To top off the arrogance of refusing local, or even continental, produce, I find myself dealing with Creeping Apple Time. As soon as I bite into an apple, my first thought is: How long am I going to have to eat this thing? At first it's a nagging thought, a sensation equivalent to the notion that I've mistaken my own impulses – wanted an orange but somehow ended up with a mouthful of apple instead.

After a while the thought blooms and unfolds to cover the entire duration of apple-eating, such that I spend anywhere from seven minutes to half an hour wondering just how long I have to keep biting and chewing and swallowing, biting and chewing and swallowing. Tiny beads of sweat push out on my forehead, the soft-but-grainy texture of apple pulp invades my mouth, and once again I'm wondering what I ever saw in this strain. Today I washed off an apple and spent three minutes over the garbage can, chewing and swallowing as quickly as possible. Eventually I hit the point at which I felt that I had eaten enough to let the core drop in good conscience to the bottom of the bin.

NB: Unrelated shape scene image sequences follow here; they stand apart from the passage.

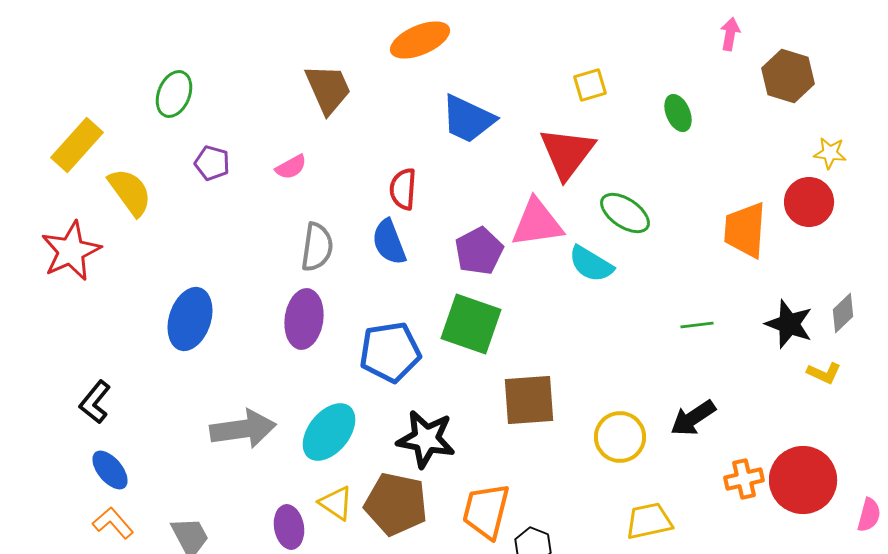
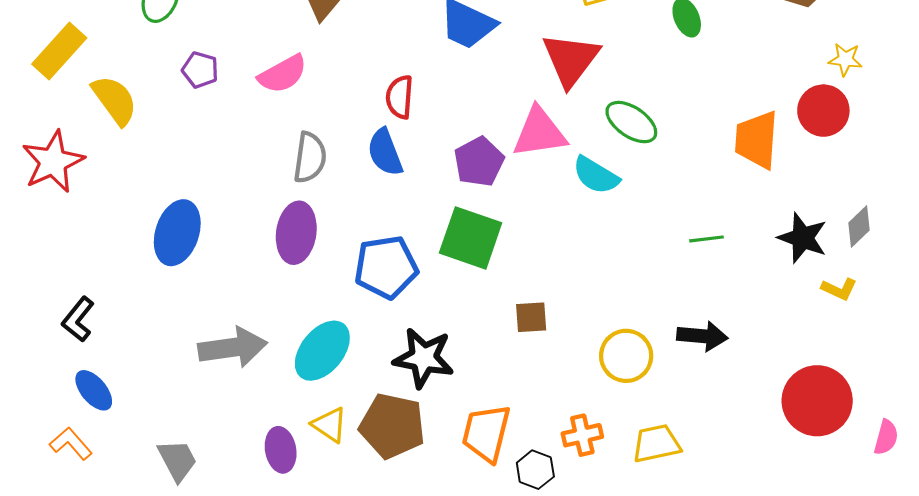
pink semicircle: (291, 167) -> (283, 74), size x1.5
brown square: (529, 400) -> (531, 317), size x0.6
black arrow: (693, 418) -> (702, 336), turned -141
orange cross: (744, 479) -> (582, 435), moved
orange L-shape: (113, 523) -> (71, 444), moved

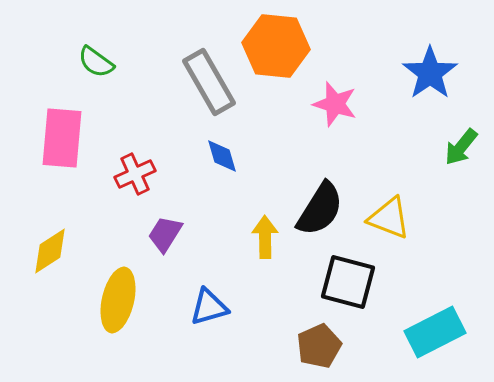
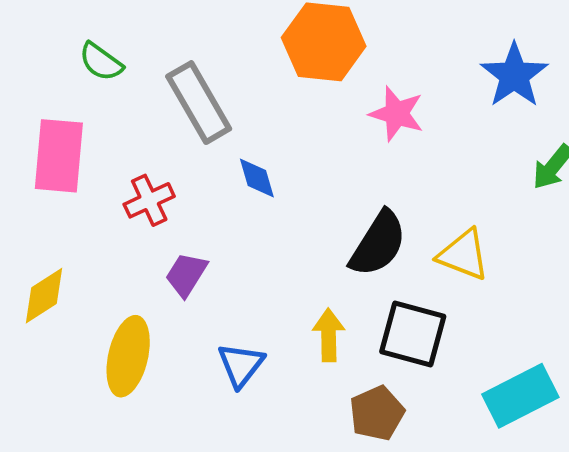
gray rectangle: (209, 82) -> (199, 103), moved
yellow arrow: (265, 237) -> (329, 335), moved
blue triangle: (209, 307) -> (241, 365), turned -36

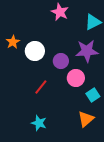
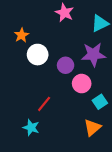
orange star: (13, 42) -> (21, 35), moved
red line: (41, 87) -> (44, 104), moved
cyan star: (39, 123) -> (31, 128), moved

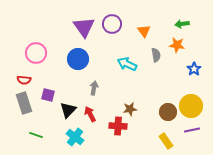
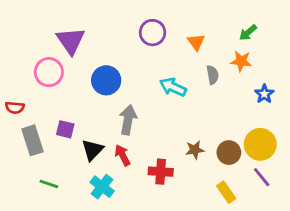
green arrow: (182, 24) -> (248, 33), turned -32
purple triangle: (84, 27) -> (71, 41), moved
red semicircle: (24, 80) -> (15, 108), moved
gray arrow: (94, 88) -> (128, 120), size x1.5
brown star: (130, 109) -> (195, 150), moved
purple line: (192, 130) -> (262, 177), turned 63

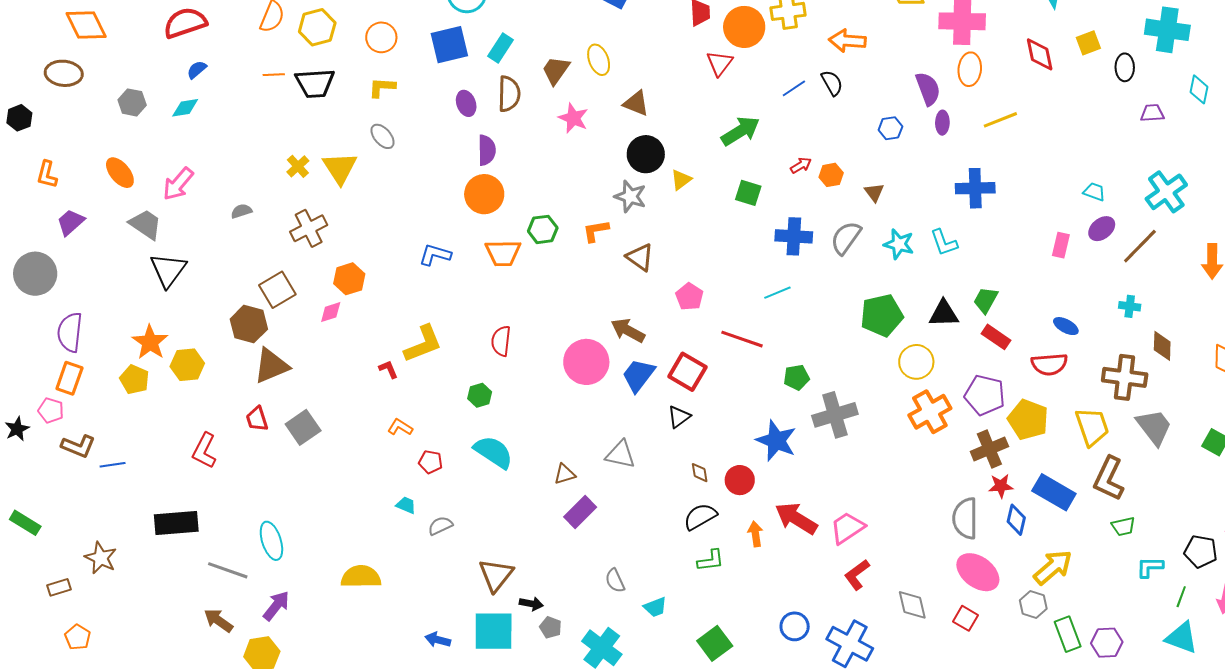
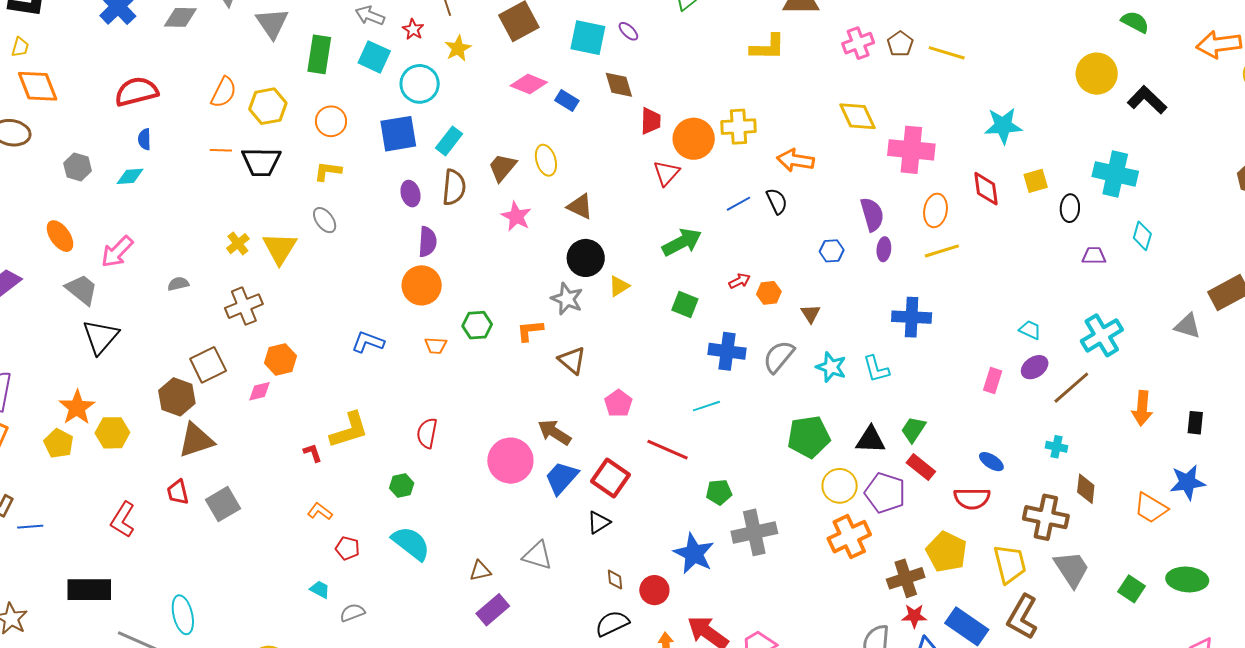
orange ellipse: (970, 69) -> (935, 210), moved
blue semicircle: (197, 70) -> (144, 139), turned -55
orange trapezoid: (503, 253) -> (436, 345), size x0.6
purple pentagon: (985, 395) -> (885, 493), moved

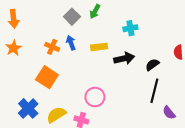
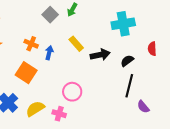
cyan cross: (130, 28) -> (123, 24), moved, size x1.6
blue arrow: (71, 43) -> (49, 53), moved, turned 32
yellow rectangle: (99, 47) -> (76, 44), turned 56

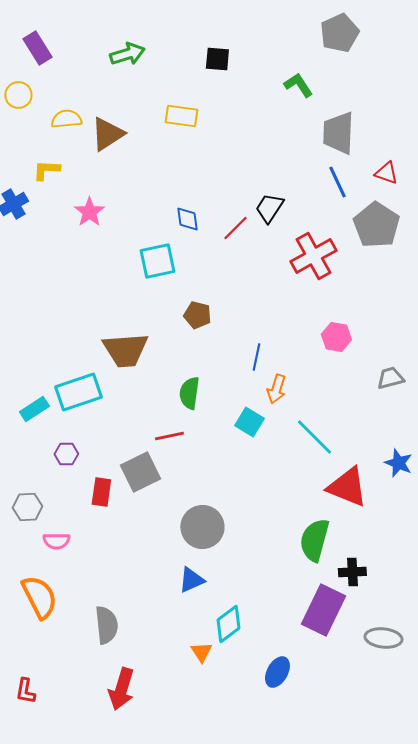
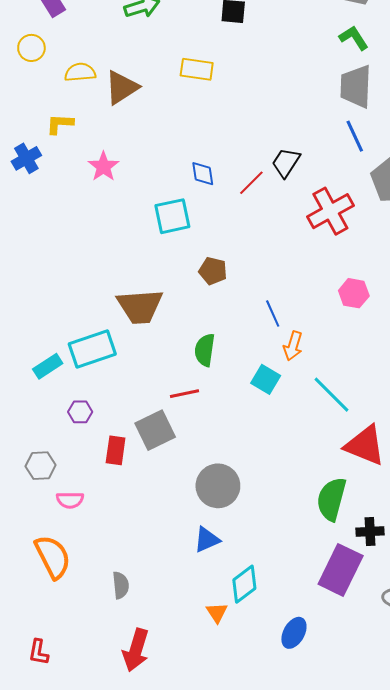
green L-shape: (298, 85) -> (354, 38), moved
blue line: (256, 357) -> (273, 314), turned -36
gray semicircle: (106, 625) -> (121, 585), size x0.7

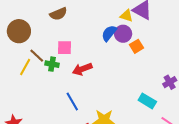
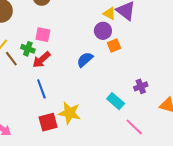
blue semicircle: (109, 33) -> (85, 60), moved
brown line: (37, 56) -> (11, 59), moved
red arrow: (82, 69) -> (41, 60), moved, turned -30

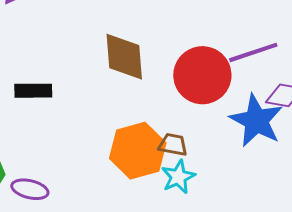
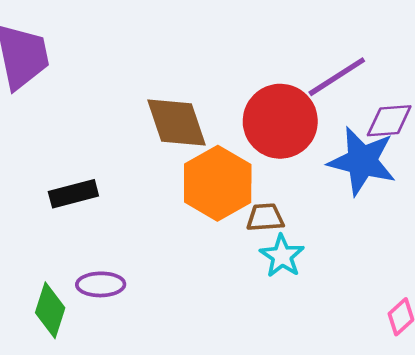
orange hexagon: (138, 151) -> (218, 183), moved
purple ellipse: (30, 189) -> (101, 284), moved

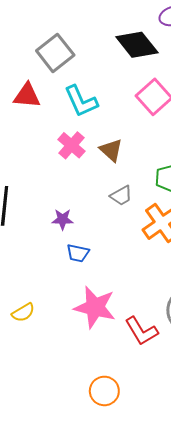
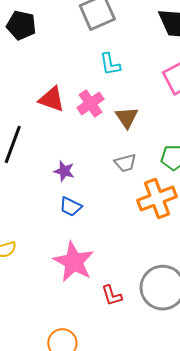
red triangle: (27, 96) -> (52, 99), moved
cyan L-shape: (81, 101) -> (110, 64), size x0.7
red L-shape: (141, 331) -> (112, 295), size x0.7

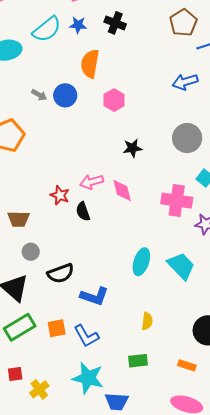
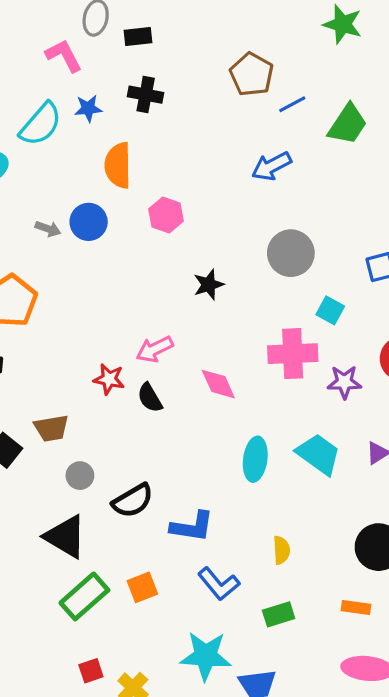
pink diamond: (122, 191) -> (218, 384), moved
blue L-shape: (86, 336) -> (219, 584), moved

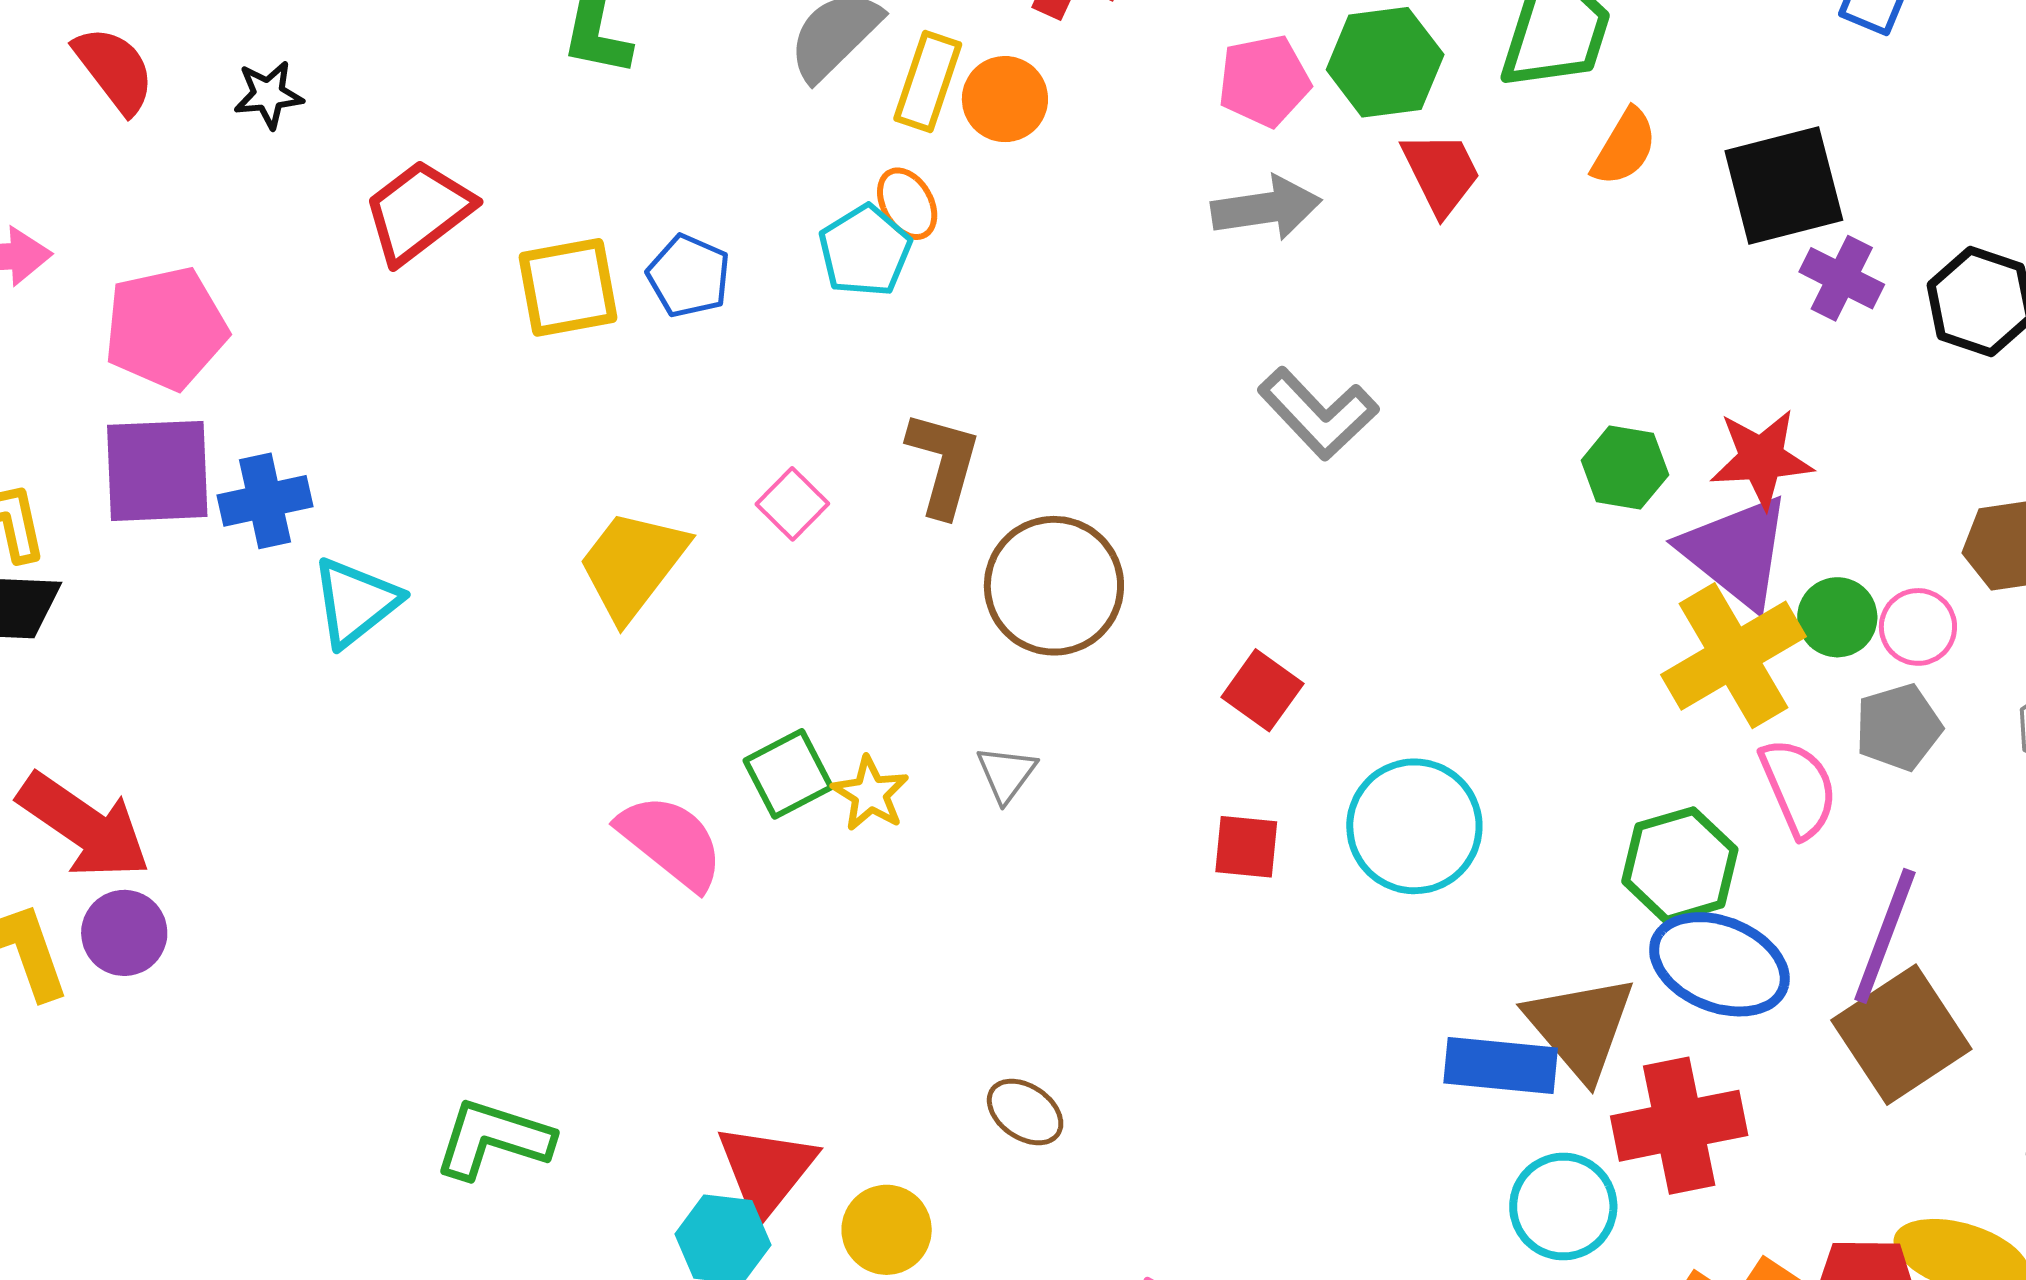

You'd think that the simplest solution would be to stop buying apples, but I owe them a debt that springs from one of my earliest memories. When I was three years old I lived on Vernon Street in Halifax, a few blocks off Coburg and the section of blocks claimed by Dalhousie University. The street was full of tall narrow houses pulled up close to the sidewalk, with children tricycling up and down the block and trees sheltering the street from sun. I remember a rose bush climbing up the front of our house.
I had a friend named Bo at the time, who lived nearby and went to nursery school with me. I don't remember much about Bo except that he had a huge haystack of brown hair that sat squarely on top of his head, but that described me just as well. Years later I ran into him when we were both trying to date the same girl, but that's a whole other thing, and anyway he was a lot taller than me by 1986. In 1974, though, we were way more interested in tricycles and inflatable swimming pools.
One afternoon my mother had given us each an apple to eat. We took them out to the sidewalk, probably feeling vaguely important to be standing by our tricycles, taking a well-deserved break from whatever the hell we'd been doing. We both took a bite. We chewed.
This is a good apple, I said, in my best approximation of adult food judgment.
It's Macintosh style, said Bo.

I don't think my mother had given us Macintosh apples to eat, but it hardly mattered. The name suddenly attached itself to the apples we were eating, gave them a deeper and more rooted presence in the texture of the afternoon, and really, made a bland and cloying fruit bearable to eat, because even at age three I knew I didn't like apples much. Who knew what Macintosh apples tasted like? I imagined a vaguely candylike flavour, like caramel apples at Halloween. Even now, thirty-plus years later, apples still taste faintly of that name.